Who is Travis? What’s the status of their relationship? Is he even somewhere in the crowd? Is she one of the Navy wives who came to town for the Fourth of July celebration and then joined their spouses for the cruise back to home port? Could this even be an attempt at shaming or is it instead her way of sharing the good news with family and friends, too?

What am I overlooking?

What’s your take? And which storyline would you develop?

 

Three flights of imagination

FLYING UNDER BLANKETS (sheets? or Navajo blankets?) with Photographer over mountains (starting out from Selah or Naches?) we wind up, after rocky and snowy stretches, Goat Rocks, say, over Vermont, other end of the country – a children’s camp, actually, high up a dirt road from a dream a few nights earlier …

Freeform with or wearing a harness, hands free, touch of Yakima, touch of New England.

 

I’M GOING TO BE BURIED TOMORROW so go out with my friends or family on a sunny spring day, actually, that’s where it starts, on the country highway, looking up the intense green grass toward a plateau or leveling, with tombstones white in the sun … we climb and there see three new holes dug in the earth.
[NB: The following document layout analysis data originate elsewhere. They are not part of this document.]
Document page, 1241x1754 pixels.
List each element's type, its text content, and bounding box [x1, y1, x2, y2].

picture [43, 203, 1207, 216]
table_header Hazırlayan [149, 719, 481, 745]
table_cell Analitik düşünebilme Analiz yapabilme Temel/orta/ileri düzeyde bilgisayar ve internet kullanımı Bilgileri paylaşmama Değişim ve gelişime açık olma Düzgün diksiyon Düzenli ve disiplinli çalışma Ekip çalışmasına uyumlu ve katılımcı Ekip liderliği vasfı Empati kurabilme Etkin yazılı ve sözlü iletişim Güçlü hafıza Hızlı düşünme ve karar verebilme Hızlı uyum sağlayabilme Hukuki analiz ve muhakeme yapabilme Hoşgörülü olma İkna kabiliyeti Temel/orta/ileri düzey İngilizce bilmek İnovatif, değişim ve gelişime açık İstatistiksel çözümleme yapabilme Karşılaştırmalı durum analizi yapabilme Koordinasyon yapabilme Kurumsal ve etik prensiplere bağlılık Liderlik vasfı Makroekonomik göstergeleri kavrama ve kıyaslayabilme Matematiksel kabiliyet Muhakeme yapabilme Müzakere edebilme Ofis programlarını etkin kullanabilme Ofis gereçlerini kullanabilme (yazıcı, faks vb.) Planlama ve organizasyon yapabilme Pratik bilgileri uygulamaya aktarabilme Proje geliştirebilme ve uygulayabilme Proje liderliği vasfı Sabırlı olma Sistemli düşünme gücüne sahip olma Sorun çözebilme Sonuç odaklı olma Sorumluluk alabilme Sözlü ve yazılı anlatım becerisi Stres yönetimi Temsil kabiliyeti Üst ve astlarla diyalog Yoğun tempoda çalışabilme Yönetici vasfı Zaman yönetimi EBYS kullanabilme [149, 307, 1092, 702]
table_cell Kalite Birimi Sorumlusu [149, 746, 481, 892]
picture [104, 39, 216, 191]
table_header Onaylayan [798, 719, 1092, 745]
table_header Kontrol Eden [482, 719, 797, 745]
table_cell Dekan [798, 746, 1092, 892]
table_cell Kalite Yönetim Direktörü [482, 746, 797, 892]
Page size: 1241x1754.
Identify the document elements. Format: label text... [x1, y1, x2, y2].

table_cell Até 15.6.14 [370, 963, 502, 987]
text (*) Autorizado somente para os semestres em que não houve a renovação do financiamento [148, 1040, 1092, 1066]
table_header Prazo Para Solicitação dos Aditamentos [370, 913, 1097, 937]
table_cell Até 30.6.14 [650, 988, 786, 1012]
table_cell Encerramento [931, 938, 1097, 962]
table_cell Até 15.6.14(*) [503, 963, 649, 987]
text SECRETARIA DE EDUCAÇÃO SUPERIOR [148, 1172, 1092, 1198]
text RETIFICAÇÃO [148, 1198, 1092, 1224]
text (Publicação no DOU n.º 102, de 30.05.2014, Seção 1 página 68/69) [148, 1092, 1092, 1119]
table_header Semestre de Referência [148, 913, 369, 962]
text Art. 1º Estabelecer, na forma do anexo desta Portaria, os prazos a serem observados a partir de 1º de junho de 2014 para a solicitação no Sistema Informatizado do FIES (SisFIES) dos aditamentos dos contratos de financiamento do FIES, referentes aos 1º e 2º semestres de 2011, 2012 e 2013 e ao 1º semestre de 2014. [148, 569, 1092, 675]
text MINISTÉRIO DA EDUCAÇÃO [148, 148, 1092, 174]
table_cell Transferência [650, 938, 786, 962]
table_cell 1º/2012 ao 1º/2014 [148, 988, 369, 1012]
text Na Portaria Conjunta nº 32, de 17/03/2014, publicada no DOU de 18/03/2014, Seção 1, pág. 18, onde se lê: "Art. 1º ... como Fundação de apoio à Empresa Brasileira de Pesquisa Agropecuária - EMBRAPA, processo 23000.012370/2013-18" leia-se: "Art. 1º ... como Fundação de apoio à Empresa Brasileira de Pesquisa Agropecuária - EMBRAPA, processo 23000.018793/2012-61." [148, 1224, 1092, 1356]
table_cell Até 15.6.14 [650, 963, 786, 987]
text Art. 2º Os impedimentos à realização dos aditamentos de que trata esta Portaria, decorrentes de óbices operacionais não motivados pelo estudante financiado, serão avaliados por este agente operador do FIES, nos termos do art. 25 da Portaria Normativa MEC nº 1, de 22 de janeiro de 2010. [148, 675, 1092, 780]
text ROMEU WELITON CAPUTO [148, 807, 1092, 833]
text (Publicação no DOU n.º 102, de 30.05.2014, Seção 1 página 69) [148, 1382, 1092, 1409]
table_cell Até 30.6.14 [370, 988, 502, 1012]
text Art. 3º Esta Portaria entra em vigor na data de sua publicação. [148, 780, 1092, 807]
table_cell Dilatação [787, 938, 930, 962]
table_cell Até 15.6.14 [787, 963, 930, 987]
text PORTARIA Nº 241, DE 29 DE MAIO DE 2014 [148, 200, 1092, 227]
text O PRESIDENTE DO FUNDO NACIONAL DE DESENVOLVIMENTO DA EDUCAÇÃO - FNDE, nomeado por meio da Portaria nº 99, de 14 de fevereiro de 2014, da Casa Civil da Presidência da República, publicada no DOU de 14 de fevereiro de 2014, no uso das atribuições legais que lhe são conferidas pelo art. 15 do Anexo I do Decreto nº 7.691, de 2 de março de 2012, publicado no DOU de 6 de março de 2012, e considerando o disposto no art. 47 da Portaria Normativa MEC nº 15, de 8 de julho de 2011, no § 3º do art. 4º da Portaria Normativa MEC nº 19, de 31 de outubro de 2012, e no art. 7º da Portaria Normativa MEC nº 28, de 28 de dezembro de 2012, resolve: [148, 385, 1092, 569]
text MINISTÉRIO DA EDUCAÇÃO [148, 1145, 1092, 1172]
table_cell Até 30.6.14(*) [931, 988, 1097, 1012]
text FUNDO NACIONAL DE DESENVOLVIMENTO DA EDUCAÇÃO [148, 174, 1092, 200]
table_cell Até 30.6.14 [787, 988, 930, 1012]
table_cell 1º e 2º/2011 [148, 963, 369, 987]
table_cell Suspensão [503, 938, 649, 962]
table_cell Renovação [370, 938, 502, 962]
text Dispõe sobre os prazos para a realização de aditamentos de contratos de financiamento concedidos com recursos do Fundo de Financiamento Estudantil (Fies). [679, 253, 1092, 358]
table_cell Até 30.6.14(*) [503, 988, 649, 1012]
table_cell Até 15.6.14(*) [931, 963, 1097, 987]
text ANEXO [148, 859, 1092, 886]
One would be mine the next day.

Am I being buried alive?

 

DRIVING ALONG FLAT FARMLAND, like that of northwest Ohio. Great blue sky. Humming along, with a ditch full of water to my right; may be a small river. A small town looms on the horizon, with an elevated green bridge in front of it. First, it’s an interstate highway, and then a railroad. My companion and I discuss the possibilities ahead.

Pass under it and there’s a forced right turn. Everything turns dark and interior. (Hmm. Shades of the water-cage highway weeks earlier.) I overhear a young woman telling of a dream in which she, too, had a prominent bridge. I approach her, ask if her bridge was perpendicular to the highway, as mine was. No, it was beside it. Still, we’ve bridged a conversation. She’s wearing a black cocktail dress. Smiles slyly, seductively. We begin kissing. It’s only a momentary thing, one of us says.